Concludendo, il commissario, lungo tutte le 66 poesie della raccolta, non esibisce una sua propria posizione morale o politica, quanto un’infinita capacità di stupirsi e indignarsi: “Lui non è interessato ai serial killer, / bensì alla povera preda, serial killed”. Banale, ordinaria, la sua visione del mondo viene costretta a scontrarsi con una società sistematicamente corrotta. Da qui la sua ininterrotta sorpresa. Devoto a un infantile sogno di giustizia, anzi, di una giustizia in versi, il mio balordo eroe è insomma, uno di quelli di cui parla Matteo, 5, 6: “Beati coloro che hanno fame e sete di giustizia”.

*

Fin qui i miei vecchi appunti. Devo però confessare che, pur nel pieno rispetto democratico della persona umana, le posizioni del mio libro sono talmente radicali e estreme nella richiesta di pene severe per chi opprime le vittime, da avermi causato accese discussioni con alcuni amici cattolici di sinistra: “Non c’è niente da fare: il buon cristiano / si commuove soltanto per chi pecca. / Ah, redimere il reo: mi vengono già i brividi! / Lui invece è per la vittima, / e va in controtendenza: / al Minotauro, preferisce Arianna”.

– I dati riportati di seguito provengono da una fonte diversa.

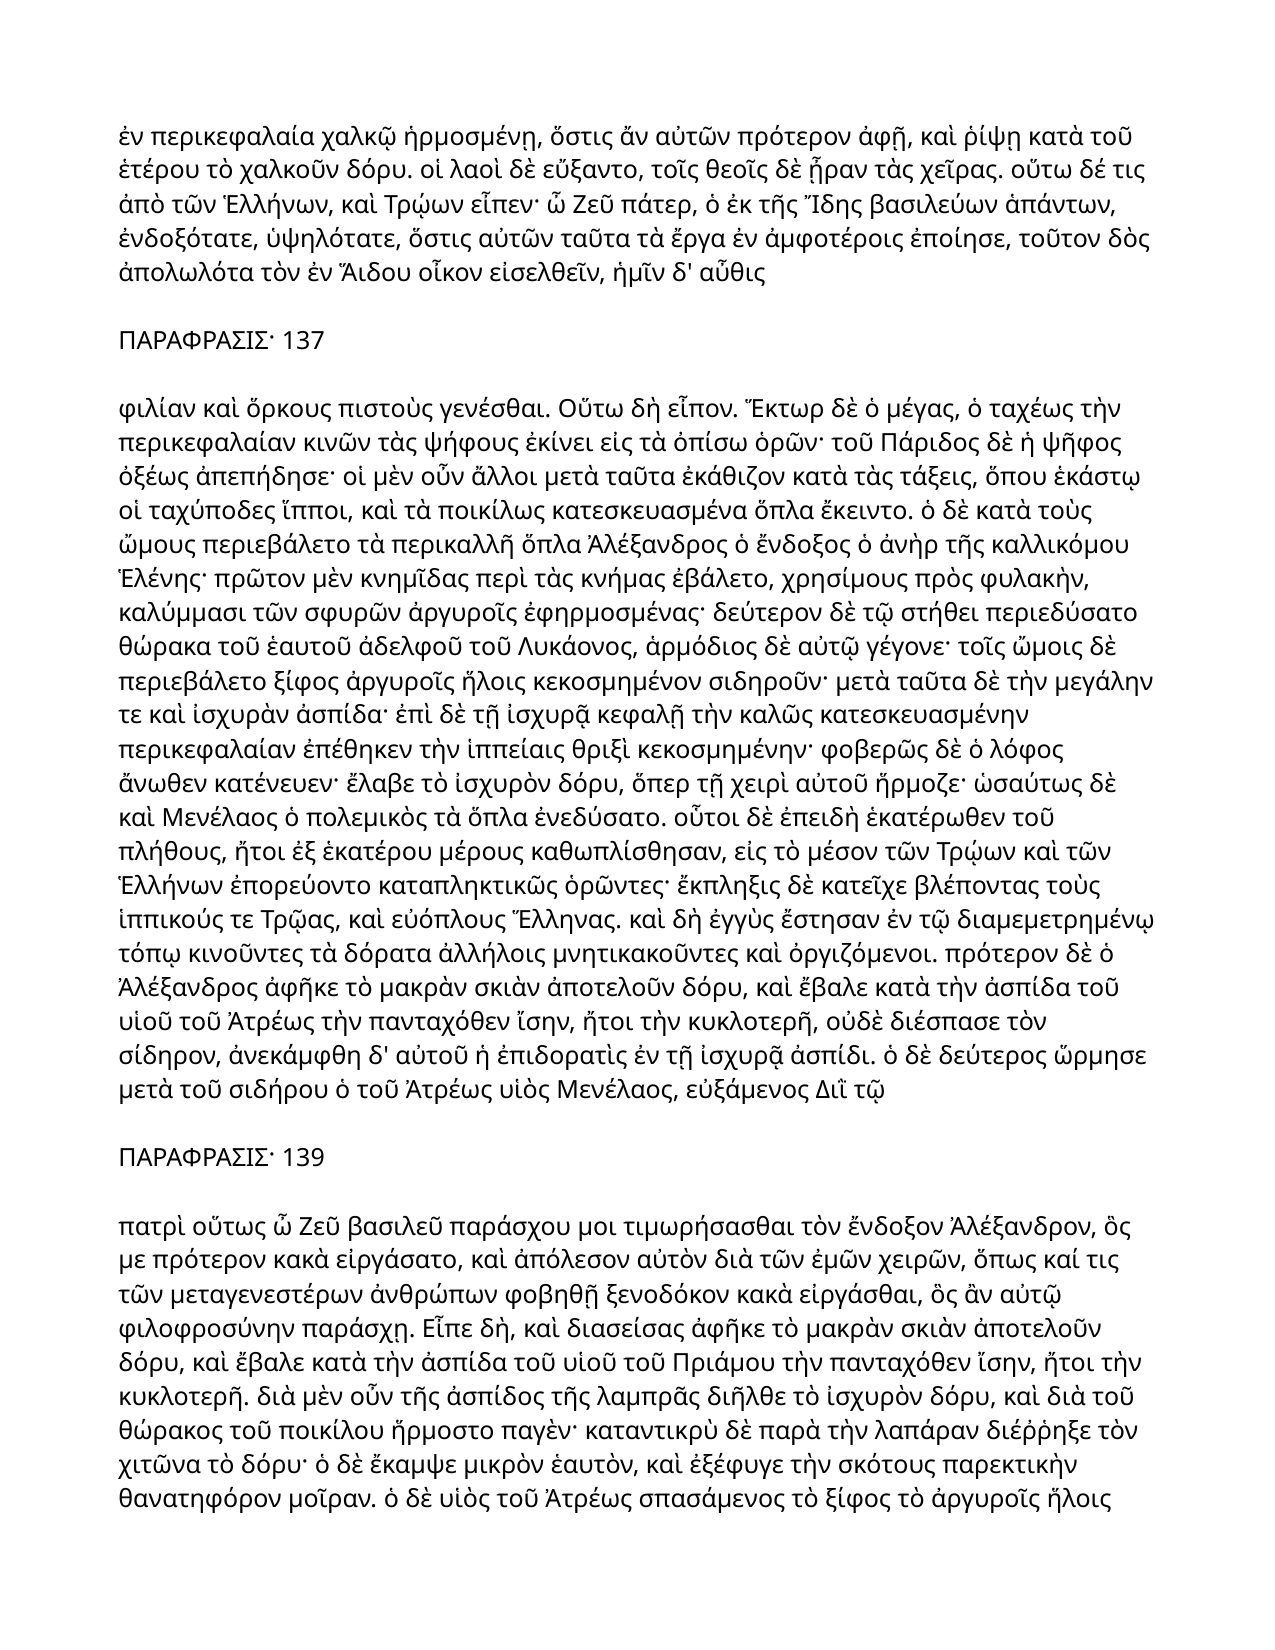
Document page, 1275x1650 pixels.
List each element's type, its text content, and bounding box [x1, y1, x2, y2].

text ἐν περικεφαλαία χαλκῷ ἡρμοσμένῃ, ὅστις ἄν αὐτῶν πρότερον ἀφῇ, καὶ ῥίψῃ κατὰ τοῦ ἑτέρου τὸ χαλκοῦν δόρυ. οἱ λαοὶ δὲ εὔξαντο, τοῖς θεοῖς δὲ ᾖραν τὰς χεῖρας. οὕτω δέ τις ἀπὸ τῶν Ἑλλήνων, καὶ Τρῴων εἶπεν· ὦ Ζεῦ πάτερ, ὁ ἐκ τῆς Ἴδης βασιλεύων ἁπάντων, ἐνδοξότατε, ὑψηλότατε, ὅστις αὐτῶν ταῦτα τὰ ἔργα ἐν ἀμφοτέροις ἐποίησε, τοῦτον δὸς ἀπολωλότα τὸν ἐν Ἅιδου οἶκον εἰσελθεῖν, ἡμῖν δ' αὖθις [118, 118, 1157, 288]
text ΠΑΡΑΦΡΑΣΙΣ· 137 [118, 322, 1157, 357]
text φιλίαν καὶ ὅρκους πιστοὺς γενέσθαι. Οὕτω δὴ εἶπον. Ἕκτωρ δὲ ὁ μέγας, ὁ ταχέως τὴν περικεφαλαίαν κινῶν τὰς ψήφους ἐκίνει εἰς τὰ ὀπίσω ὁρῶν· τοῦ Πάριδος δὲ ἡ ψῆφος ὀξέως ἀπεπήδησε· οἱ μὲν οὖν ἄλλοι μετὰ ταῦτα ἐκάθιζον κατὰ τὰς τάξεις, ὅπου ἑκάστῳ οἱ ταχύποδες ἵπποι, καὶ τὰ ποικίλως κατεσκευασμένα ὅπλα ἔκειντο. ὁ δὲ κατὰ τοὺς ὤμους περιεβάλετο τὰ περικαλλῆ ὅπλα Ἀλέξανδρος ὁ ἔνδοξος ὁ ἀνὴρ τῆς καλλικόμου Ἑλένης· πρῶτον μὲν κνημῖδας περὶ τὰς κνήμας ἐβάλετο, χρησίμους πρὸς φυλακὴν, καλύμμασι τῶν σφυρῶν ἀργυροῖς ἐφηρμοσμένας· δεύτερον δὲ τῷ στήθει περιεδύσατο θώρακα τοῦ ἑαυτοῦ ἀδελφοῦ τοῦ Λυκάονος, ἁρμόδιος δὲ αὐτῷ γέγονε· τοῖς ὤμοις δὲ περιεβάλετο ξίφος ἀργυροῖς ἥλοις κεκοσμημένον σιδηροῦν· μετὰ ταῦτα δὲ τὴν μεγάλην τε καὶ ἰσχυρὰν ἀσπίδα· ἐπὶ δὲ τῇ ἰσχυρᾷ κεφαλῇ τὴν καλῶς κατεσκευασμένην περικεφαλαίαν ἐπέθηκεν τὴν ἱππείαις θριξὶ κεκοσμημένην· φοβερῶς δὲ ὁ λόφος ἄνωθεν κατένευεν· ἔλαβε τὸ ἰσχυρὸν δόρυ, ὅπερ τῇ χειρὶ αὐτοῦ ἥρμοζε· ὡσαύτως δὲ καὶ Μενέλαος ὁ πολεμικὸς τὰ ὅπλα ἐνεδύσατο. οὗτοι δὲ ἐπειδὴ ἑκατέρωθεν τοῦ πλήθους, ἤτοι ἐξ ἑκατέρου μέρους καθωπλίσθησαν, εἰς τὸ μέσον τῶν Τρῴων καὶ τῶν Ἑλλήνων ἐπορεύοντο καταπληκτικῶς ὁρῶντες· ἔκπληξις δὲ κατεῖχε βλέποντας τοὺς ἱππικούς τε Τρῷας, καὶ εὐόπλους Ἕλληνας. καὶ δὴ ἐγγὺς ἔστησαν ἐν τῷ διαμεμετρημένῳ τόπῳ κινοῦντες τὰ δόρατα ἀλλήλοις μνητικακοῦντες καὶ ὀργιζόμενοι. πρότερον δὲ ὁ Ἀλέξανδρος ἀφῆκε τὸ μακρὰν σκιὰν ἀποτελοῦν δόρυ, καὶ ἔβαλε κατὰ τὴν ἀσπίδα τοῦ υἱοῦ τοῦ Ἀτρέως τὴν πανταχόθεν ἴσην, ἤτοι τὴν κυκλοτερῆ, οὐδὲ διέσπασε τὸν σίδηρον, ἀνεκάμφθη δ' αὐτοῦ ἡ ἐπιδορατὶς ἐν τῇ ἰσχυρᾷ ἀσπίδι. ὁ δὲ δεύτερος ὥρμησε μετὰ τοῦ σιδήρου ὁ τοῦ Ἀτρέως υἱὸς Μενέλαος, εὐξάμενος Διῒ τῷ [118, 391, 1157, 1106]
text ΠΑΡΑΦΡΑΣΙΣ· 139 [118, 1140, 1157, 1174]
text πατρὶ οὕτως ὦ Ζεῦ βασιλεῦ παράσχου μοι τιμωρήσασθαι τὸν ἔνδοξον Ἀλέξανδρον, ὃς με πρότερον κακὰ εἰργάσατο, καὶ ἀπόλεσον αὐτὸν διὰ τῶν ἐμῶν χειρῶν, ὅπως καί τις τῶν μεταγενεστέρων ἀνθρώπων φοβηθῇ ξενοδόκον κακὰ εἰργάσθαι, ὃς ἂν αὐτῷ φιλοφροσύνην παράσχῃ. Εἶπε δὴ, καὶ διασείσας ἀφῆκε τὸ μακρὰν σκιὰν ἀποτελοῦν δόρυ, καὶ ἔβαλε κατὰ τὴν ἀσπίδα τοῦ υἱοῦ τοῦ Πριάμου τὴν πανταχόθεν ἴσην, ἤτοι τὴν κυκλοτερῆ. διὰ μὲν οὖν τῆς ἀσπίδος τῆς λαμπρᾶς διῆλθε τὸ ἰσχυρὸν δόρυ, καὶ διὰ τοῦ θώρακος τοῦ ποικίλου ἥρμοστο παγὲν· καταντικρὺ δὲ παρὰ τὴν λαπάραν διέῤῥηξε τὸν χιτῶνα τὸ δόρυ· ὁ δὲ ἔκαμψε μικρὸν ἑαυτὸν, καὶ ἐξέφυγε τὴν σκότους παρεκτικὴν θανατηφόρον μοῖραν. ὁ δὲ υἱὸς τοῦ Ἀτρέως σπασάμενος τὸ ξίφος τὸ ἀργυροῖς ἥλοις [118, 1208, 1157, 1515]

Il fatto è che, a sua volta, il mio omonimo si considera, oltre che laico, molto più a sinistra di loro, quando, dopo essersi definito “una pecora da combattimento”, pronuncia la frase tabù: “Qualcuno tocchi Caino”. Per spiegare la sua posizione e per concludere, niente di meglio, allora, che ricorrere a un breve passo tratta da un intervento di Roberto Saviano su “L’Espresso”:

“A questo mondo esistono tre tipi di persone”, dice Wayne Kyle nel film Americano sniper, “le pecore, i lupi, e i cani da pastore. Esistono persone che preferiscono credere che nel mondo il male non esiste. E se mai si affacciassero alla loro porta, non saprebbero come proteggersi. Quelle sono le pecore. Poi ci sono i predatori, che usano la violenza per sopraffare i deboli. Quelli sono i lupi. E poi ci sono quelli a cui Dio ha donato la capacità di aggredire e il bisogno incontenibile di difendere il gregge. Questi individui sono una specie rara, nata a per affrontare i lupi. Sono i cani da pastore. In questa famiglia noi non alleviamo pecore, e io vi ammazzo a cinghiate se diventate dei lupi”.